> **Problem requirements**
Each line below with the word "réhabilitation" needs to be copied.

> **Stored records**
'''

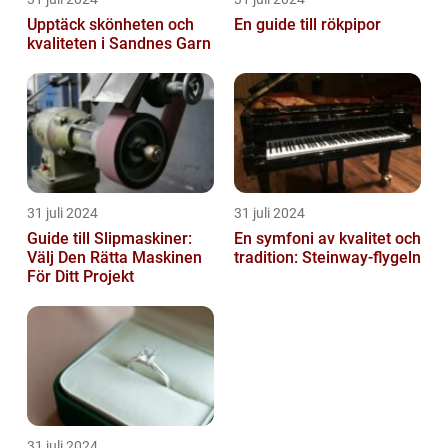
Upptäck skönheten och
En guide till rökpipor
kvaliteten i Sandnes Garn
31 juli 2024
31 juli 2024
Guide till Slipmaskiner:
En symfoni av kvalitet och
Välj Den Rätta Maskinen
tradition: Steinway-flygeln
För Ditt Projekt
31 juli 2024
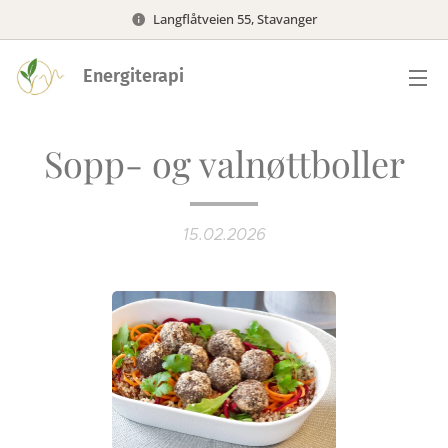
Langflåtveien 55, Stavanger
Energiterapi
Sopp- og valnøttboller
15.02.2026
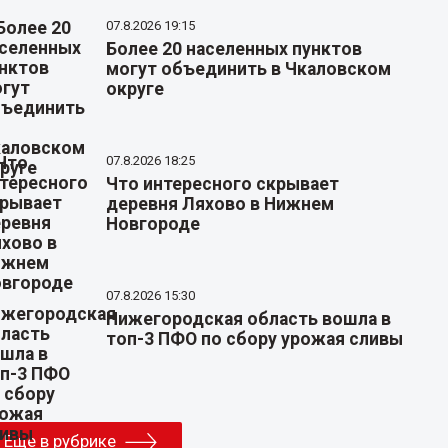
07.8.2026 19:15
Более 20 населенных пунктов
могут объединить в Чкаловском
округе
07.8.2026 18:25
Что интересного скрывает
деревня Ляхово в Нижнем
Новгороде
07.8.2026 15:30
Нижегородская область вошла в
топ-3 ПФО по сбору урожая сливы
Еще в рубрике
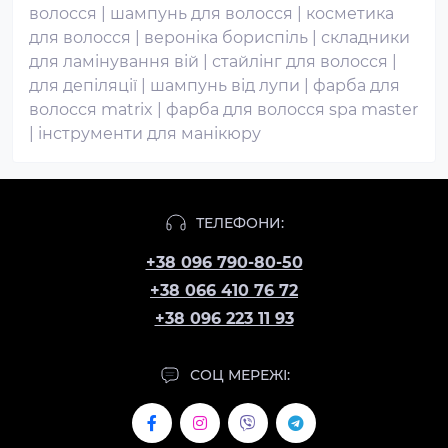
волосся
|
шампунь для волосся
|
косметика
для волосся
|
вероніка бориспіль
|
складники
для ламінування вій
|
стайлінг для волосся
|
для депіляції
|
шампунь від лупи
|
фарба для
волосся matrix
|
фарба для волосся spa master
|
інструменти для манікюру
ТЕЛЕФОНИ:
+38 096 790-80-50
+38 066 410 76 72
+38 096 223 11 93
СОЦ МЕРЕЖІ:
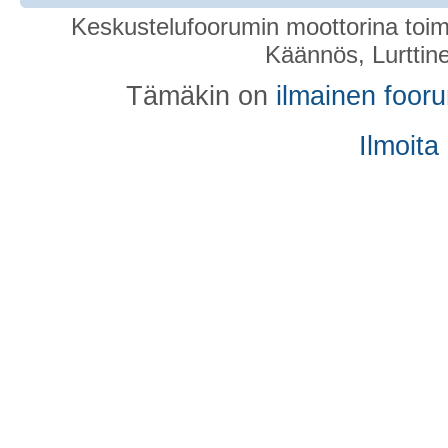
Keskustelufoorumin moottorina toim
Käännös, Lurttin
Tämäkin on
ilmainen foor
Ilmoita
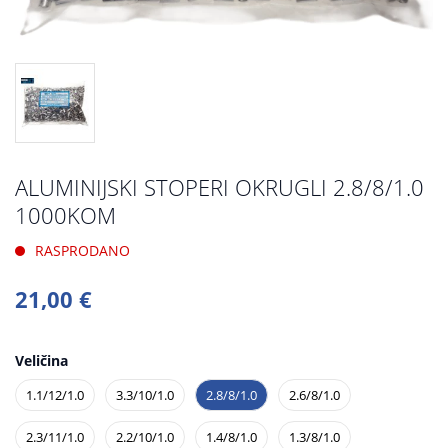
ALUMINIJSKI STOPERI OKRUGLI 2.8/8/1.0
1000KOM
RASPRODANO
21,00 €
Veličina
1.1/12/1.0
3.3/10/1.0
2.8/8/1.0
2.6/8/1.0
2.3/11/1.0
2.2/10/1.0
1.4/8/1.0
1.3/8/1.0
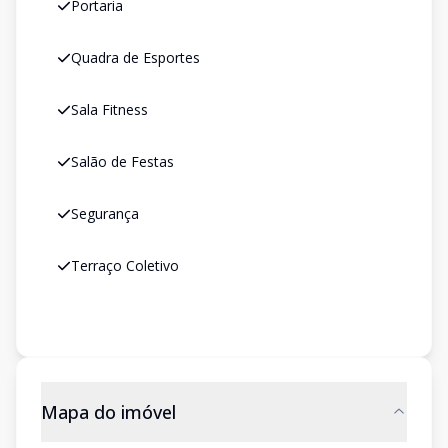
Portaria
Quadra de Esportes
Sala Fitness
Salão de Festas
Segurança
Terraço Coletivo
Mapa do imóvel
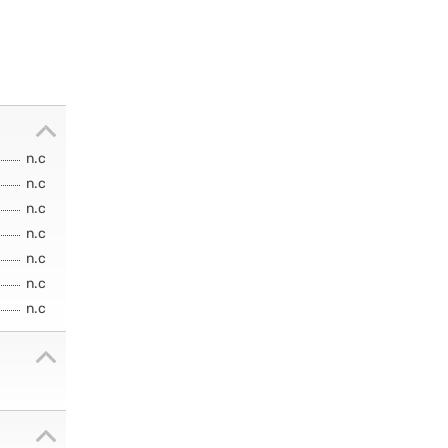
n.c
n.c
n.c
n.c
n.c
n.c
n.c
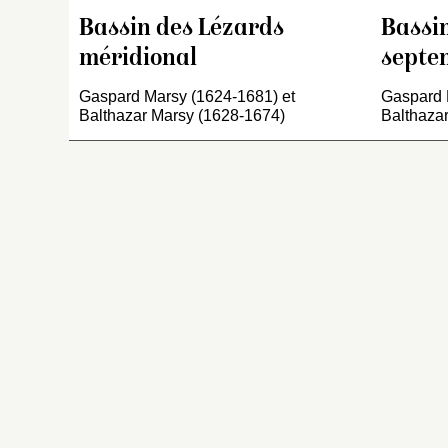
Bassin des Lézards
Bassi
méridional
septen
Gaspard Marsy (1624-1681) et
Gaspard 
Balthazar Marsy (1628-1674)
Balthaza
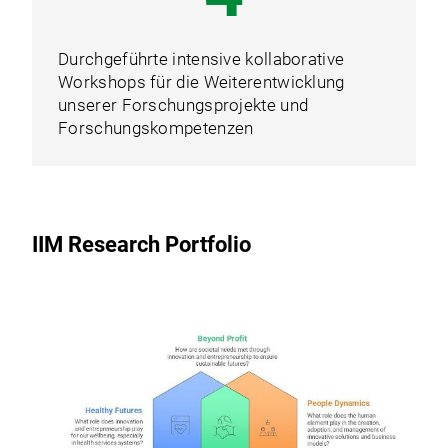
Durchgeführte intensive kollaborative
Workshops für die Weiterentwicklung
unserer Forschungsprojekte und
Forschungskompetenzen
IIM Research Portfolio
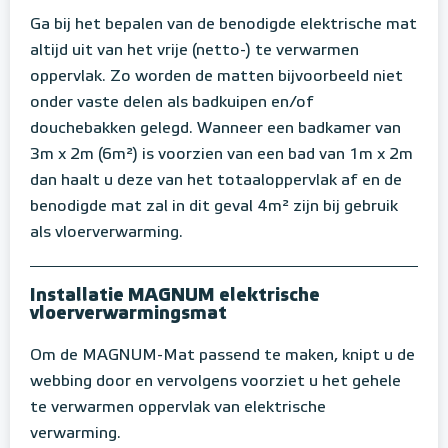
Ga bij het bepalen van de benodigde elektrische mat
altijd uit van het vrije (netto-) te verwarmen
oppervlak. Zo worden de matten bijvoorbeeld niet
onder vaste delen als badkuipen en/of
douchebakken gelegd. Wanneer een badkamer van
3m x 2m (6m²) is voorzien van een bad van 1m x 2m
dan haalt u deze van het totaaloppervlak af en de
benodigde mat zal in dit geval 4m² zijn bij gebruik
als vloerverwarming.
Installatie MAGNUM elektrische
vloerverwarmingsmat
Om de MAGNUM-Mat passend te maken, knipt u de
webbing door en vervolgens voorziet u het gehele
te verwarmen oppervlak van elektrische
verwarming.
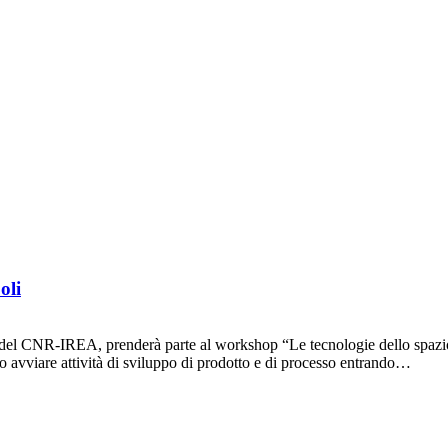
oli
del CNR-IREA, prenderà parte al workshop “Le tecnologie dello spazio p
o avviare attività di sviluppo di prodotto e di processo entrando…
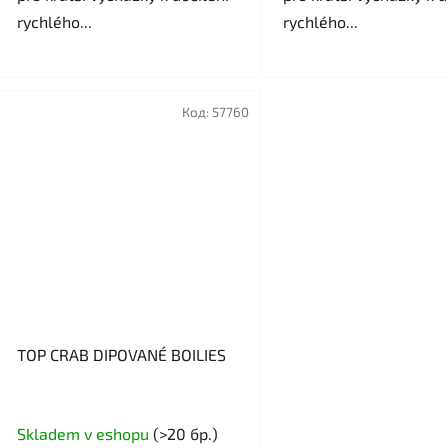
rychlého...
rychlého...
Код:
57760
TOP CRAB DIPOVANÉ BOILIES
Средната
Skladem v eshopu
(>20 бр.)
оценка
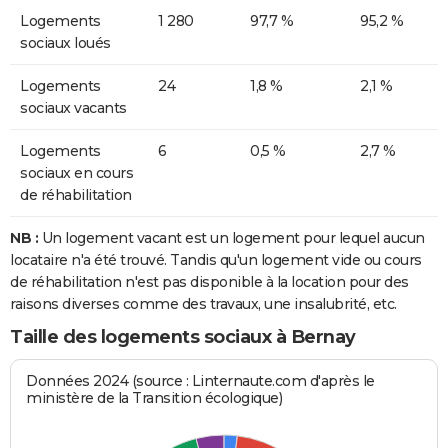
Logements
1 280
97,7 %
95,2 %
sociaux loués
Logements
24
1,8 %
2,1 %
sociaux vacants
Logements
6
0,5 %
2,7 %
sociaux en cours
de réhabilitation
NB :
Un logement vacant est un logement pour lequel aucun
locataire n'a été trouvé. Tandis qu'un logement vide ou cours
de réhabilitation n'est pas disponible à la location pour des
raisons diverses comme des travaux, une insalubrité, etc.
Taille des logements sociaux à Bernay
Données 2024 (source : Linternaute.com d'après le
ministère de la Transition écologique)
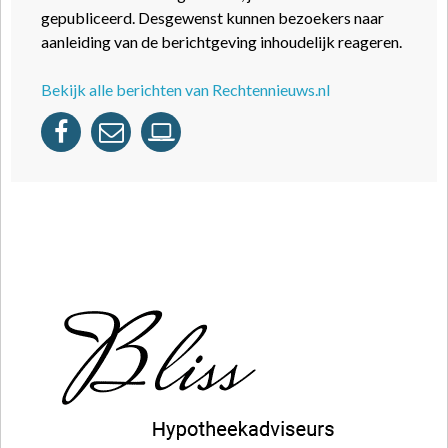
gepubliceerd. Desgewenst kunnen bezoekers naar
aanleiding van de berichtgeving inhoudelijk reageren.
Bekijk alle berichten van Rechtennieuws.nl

'''
'''

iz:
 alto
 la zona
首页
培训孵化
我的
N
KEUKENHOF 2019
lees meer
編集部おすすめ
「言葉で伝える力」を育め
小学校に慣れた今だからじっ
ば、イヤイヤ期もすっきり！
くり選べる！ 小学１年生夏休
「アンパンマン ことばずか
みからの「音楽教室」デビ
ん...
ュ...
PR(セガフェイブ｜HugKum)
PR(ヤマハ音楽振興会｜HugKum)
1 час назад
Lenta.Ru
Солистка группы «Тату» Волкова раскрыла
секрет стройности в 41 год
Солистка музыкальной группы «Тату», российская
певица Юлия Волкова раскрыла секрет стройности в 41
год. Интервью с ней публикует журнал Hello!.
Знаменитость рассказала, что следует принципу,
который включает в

'''

> **Written answer**
de réhabilitation
de réhabilitation n'est pas disponible à la location pour des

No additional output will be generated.